#### [PROBLEM DESCRIPTION]
This task calls for every entry below to be repeated exactly.

[Document understanding data]
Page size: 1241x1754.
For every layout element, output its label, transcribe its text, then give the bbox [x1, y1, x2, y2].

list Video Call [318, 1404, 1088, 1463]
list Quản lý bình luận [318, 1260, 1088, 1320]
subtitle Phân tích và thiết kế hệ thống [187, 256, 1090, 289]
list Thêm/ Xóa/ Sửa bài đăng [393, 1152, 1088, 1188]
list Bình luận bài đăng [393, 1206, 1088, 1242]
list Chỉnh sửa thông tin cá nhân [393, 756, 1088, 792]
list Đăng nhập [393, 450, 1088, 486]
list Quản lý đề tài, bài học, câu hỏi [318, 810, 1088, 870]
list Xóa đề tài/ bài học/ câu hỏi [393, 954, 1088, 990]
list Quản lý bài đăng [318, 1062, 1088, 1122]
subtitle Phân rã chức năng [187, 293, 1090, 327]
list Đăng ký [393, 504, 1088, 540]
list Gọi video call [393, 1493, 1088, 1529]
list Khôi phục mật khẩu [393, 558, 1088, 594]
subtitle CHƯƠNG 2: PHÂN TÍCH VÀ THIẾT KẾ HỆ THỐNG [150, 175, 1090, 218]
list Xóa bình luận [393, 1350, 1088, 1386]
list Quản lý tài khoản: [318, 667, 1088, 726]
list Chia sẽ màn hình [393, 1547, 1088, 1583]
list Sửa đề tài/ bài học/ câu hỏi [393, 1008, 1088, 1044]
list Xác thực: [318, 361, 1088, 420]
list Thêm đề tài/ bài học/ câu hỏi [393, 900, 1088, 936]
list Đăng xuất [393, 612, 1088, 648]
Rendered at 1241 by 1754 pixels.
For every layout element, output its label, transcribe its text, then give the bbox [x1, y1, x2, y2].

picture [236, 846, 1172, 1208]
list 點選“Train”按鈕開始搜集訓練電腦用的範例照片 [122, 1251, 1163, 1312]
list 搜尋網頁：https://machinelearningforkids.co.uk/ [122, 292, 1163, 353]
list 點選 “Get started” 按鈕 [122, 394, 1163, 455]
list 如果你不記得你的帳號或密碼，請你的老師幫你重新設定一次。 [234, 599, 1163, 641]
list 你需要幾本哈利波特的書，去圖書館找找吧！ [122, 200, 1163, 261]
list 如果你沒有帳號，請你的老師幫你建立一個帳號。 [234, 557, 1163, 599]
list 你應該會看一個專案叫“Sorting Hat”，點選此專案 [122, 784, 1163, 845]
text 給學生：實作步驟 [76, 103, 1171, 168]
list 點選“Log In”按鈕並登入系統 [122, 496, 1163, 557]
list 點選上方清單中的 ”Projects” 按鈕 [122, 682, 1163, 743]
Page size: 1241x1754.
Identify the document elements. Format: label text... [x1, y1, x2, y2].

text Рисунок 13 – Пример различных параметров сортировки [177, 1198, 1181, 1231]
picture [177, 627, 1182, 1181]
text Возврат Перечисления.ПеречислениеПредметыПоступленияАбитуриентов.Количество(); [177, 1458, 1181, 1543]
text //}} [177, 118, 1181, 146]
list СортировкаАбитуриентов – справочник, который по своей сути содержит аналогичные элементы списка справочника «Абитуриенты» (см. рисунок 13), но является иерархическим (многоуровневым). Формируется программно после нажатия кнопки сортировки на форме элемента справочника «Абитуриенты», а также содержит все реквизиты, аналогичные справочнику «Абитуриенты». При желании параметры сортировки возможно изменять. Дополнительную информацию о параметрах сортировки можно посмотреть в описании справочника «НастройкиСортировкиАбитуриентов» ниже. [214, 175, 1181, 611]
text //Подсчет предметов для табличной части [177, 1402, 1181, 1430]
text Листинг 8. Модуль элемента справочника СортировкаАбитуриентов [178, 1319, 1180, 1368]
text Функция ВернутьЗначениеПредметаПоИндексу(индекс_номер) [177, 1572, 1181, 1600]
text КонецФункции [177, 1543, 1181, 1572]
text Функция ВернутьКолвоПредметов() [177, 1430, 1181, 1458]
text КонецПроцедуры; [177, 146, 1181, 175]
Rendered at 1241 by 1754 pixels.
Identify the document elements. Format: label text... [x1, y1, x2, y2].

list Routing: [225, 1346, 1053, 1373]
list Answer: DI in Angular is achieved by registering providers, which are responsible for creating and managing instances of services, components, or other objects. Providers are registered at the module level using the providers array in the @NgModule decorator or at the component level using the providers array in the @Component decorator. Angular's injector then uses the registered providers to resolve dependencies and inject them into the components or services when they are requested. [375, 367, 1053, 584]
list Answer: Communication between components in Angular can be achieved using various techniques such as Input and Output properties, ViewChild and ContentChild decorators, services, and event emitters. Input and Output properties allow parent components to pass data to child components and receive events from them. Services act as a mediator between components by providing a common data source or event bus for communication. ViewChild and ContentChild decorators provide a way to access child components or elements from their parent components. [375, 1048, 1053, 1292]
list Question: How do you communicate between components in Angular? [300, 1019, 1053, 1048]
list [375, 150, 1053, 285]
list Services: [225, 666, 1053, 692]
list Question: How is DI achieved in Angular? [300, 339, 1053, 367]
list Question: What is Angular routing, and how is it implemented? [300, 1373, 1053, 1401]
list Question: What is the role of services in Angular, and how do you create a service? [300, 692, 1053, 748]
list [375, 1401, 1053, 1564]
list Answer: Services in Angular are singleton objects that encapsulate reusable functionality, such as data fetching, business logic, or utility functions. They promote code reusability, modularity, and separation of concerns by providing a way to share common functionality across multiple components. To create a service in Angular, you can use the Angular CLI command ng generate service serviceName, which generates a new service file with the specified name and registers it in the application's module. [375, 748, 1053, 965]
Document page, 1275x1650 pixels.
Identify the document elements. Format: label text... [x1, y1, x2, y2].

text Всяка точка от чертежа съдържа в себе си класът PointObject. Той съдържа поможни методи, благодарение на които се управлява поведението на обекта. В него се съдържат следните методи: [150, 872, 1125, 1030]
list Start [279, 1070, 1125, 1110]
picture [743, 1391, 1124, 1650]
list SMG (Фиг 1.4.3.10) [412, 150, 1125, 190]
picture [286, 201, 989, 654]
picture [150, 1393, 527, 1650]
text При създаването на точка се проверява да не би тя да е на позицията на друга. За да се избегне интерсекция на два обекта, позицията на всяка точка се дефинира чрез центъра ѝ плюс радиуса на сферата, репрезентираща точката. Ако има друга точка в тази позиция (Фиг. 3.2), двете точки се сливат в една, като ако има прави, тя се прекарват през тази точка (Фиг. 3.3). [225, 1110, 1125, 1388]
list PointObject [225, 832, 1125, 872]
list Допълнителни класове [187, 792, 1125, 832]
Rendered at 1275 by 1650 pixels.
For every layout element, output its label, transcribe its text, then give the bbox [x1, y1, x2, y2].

#### [REPLY TO THE TASK]
Page size: 1241x1754.
For every layout element, output its label, transcribe its text, then give the bbox [x1, y1, x2, y2].

list Video Call [318, 1404, 1088, 1463]
list Quản lý bình luận [318, 1260, 1088, 1320]
subtitle Phân tích và thiết kế hệ thống [187, 256, 1090, 289]
list Thêm/ Xóa/ Sửa bài đăng [393, 1152, 1088, 1188]
list Bình luận bài đăng [393, 1206, 1088, 1242]
list Chỉnh sửa thông tin cá nhân [393, 756, 1088, 792]
list Đăng nhập [393, 450, 1088, 486]
list Quản lý đề tài, bài học, câu hỏi [318, 810, 1088, 870]
list Xóa đề tài/ bài học/ câu hỏi [393, 954, 1088, 990]
list Quản lý bài đăng [318, 1062, 1088, 1122]
subtitle Phân rã chức năng [187, 293, 1090, 327]
list Đăng ký [393, 504, 1088, 540]
list Gọi video call [393, 1493, 1088, 1529]
list Khôi phục mật khẩu [393, 558, 1088, 594]
subtitle CHƯƠNG 2: PHÂN TÍCH VÀ THIẾT KẾ HỆ THỐNG [150, 175, 1090, 218]
list Xóa bình luận [393, 1350, 1088, 1386]
list Quản lý tài khoản: [318, 667, 1088, 726]
list Chia sẽ màn hình [393, 1547, 1088, 1583]
list Sửa đề tài/ bài học/ câu hỏi [393, 1008, 1088, 1044]
list Xác thực: [318, 361, 1088, 420]
list Thêm đề tài/ bài học/ câu hỏi [393, 900, 1088, 936]
list Đăng xuất [393, 612, 1088, 648]
Rendered at 1241 by 1754 pixels.
For every layout element, output its label, transcribe its text, then give the bbox [x1, y1, x2, y2].

picture [236, 846, 1172, 1208]
list 點選“Train”按鈕開始搜集訓練電腦用的範例照片 [122, 1251, 1163, 1312]
list 搜尋網頁：https://machinelearningforkids.co.uk/ [122, 292, 1163, 353]
list 點選 “Get started” 按鈕 [122, 394, 1163, 455]
list 如果你不記得你的帳號或密碼，請你的老師幫你重新設定一次。 [234, 599, 1163, 641]
list 你需要幾本哈利波特的書，去圖書館找找吧！ [122, 200, 1163, 261]
list 如果你沒有帳號，請你的老師幫你建立一個帳號。 [234, 557, 1163, 599]
list 你應該會看一個專案叫“Sorting Hat”，點選此專案 [122, 784, 1163, 845]
text 給學生：實作步驟 [76, 103, 1171, 168]
list 點選“Log In”按鈕並登入系統 [122, 496, 1163, 557]
list 點選上方清單中的 ”Projects” 按鈕 [122, 682, 1163, 743]
Page size: 1241x1754.
Identify the document elements. Format: label text... [x1, y1, x2, y2].

text Рисунок 13 – Пример различных параметров сортировки [177, 1198, 1181, 1231]
picture [177, 627, 1182, 1181]
text Возврат Перечисления.ПеречислениеПредметыПоступленияАбитуриентов.Количество(); [177, 1458, 1181, 1543]
text //}} [177, 118, 1181, 146]
list СортировкаАбитуриентов – справочник, который по своей сути содержит аналогичные элементы списка справочника «Абитуриенты» (см. рисунок 13), но является иерархическим (многоуровневым). Формируется программно после нажатия кнопки сортировки на форме элемента справочника «Абитуриенты», а также содержит все реквизиты, аналогичные справочнику «Абитуриенты». При желании параметры сортировки возможно изменять. Дополнительную информацию о параметрах сортировки можно посмотреть в описании справочника «НастройкиСортировкиАбитуриентов» ниже. [214, 175, 1181, 611]
text //Подсчет предметов для табличной части [177, 1402, 1181, 1430]
text Листинг 8. Модуль элемента справочника СортировкаАбитуриентов [178, 1319, 1180, 1368]
text Функция ВернутьЗначениеПредметаПоИндексу(индекс_номер) [177, 1572, 1181, 1600]
text КонецФункции [177, 1543, 1181, 1572]
text Функция ВернутьКолвоПредметов() [177, 1430, 1181, 1458]
text КонецПроцедуры; [177, 146, 1181, 175]
Rendered at 1241 by 1754 pixels.
Identify the document elements. Format: label text... [x1, y1, x2, y2].

list Routing: [225, 1346, 1053, 1373]
list Answer: DI in Angular is achieved by registering providers, which are responsible for creating and managing instances of services, components, or other objects. Providers are registered at the module level using the providers array in the @NgModule decorator or at the component level using the providers array in the @Component decorator. Angular's injector then uses the registered providers to resolve dependencies and inject them into the components or services when they are requested. [375, 367, 1053, 584]
list Answer: Communication between components in Angular can be achieved using various techniques such as Input and Output properties, ViewChild and ContentChild decorators, services, and event emitters. Input and Output properties allow parent components to pass data to child components and receive events from them. Services act as a mediator between components by providing a common data source or event bus for communication. ViewChild and ContentChild decorators provide a way to access child components or elements from their parent components. [375, 1048, 1053, 1292]
list Question: How do you communicate between components in Angular? [300, 1019, 1053, 1048]
list [375, 150, 1053, 285]
list Services: [225, 666, 1053, 692]
list Question: How is DI achieved in Angular? [300, 339, 1053, 367]
list Question: What is Angular routing, and how is it implemented? [300, 1373, 1053, 1401]
list Question: What is the role of services in Angular, and how do you create a service? [300, 692, 1053, 748]
list [375, 1401, 1053, 1564]
list Answer: Services in Angular are singleton objects that encapsulate reusable functionality, such as data fetching, business logic, or utility functions. They promote code reusability, modularity, and separation of concerns by providing a way to share common functionality across multiple components. To create a service in Angular, you can use the Angular CLI command ng generate service serviceName, which generates a new service file with the specified name and registers it in the application's module. [375, 748, 1053, 965]
Document page, 1275x1650 pixels.
Identify the document elements. Format: label text... [x1, y1, x2, y2].

text Всяка точка от чертежа съдържа в себе си класът PointObject. Той съдържа поможни методи, благодарение на които се управлява поведението на обекта. В него се съдържат следните методи: [150, 872, 1125, 1030]
list Start [279, 1070, 1125, 1110]
picture [743, 1391, 1124, 1650]
list SMG (Фиг 1.4.3.10) [412, 150, 1125, 190]
picture [286, 201, 989, 654]
picture [150, 1393, 527, 1650]
text При създаването на точка се проверява да не би тя да е на позицията на друга. За да се избегне интерсекция на два обекта, позицията на всяка точка се дефинира чрез центъра ѝ плюс радиуса на сферата, репрезентираща точката. Ако има друга точка в тази позиция (Фиг. 3.2), двете точки се сливат в една, като ако има прави, тя се прекарват през тази точка (Фиг. 3.3). [225, 1110, 1125, 1388]
list PointObject [225, 832, 1125, 872]
list Допълнителни класове [187, 792, 1125, 832]
Rendered at 1275 by 1650 pixels.
For every layout element, output its label, transcribe its text, then give the bbox [x1, y1, x2, y2].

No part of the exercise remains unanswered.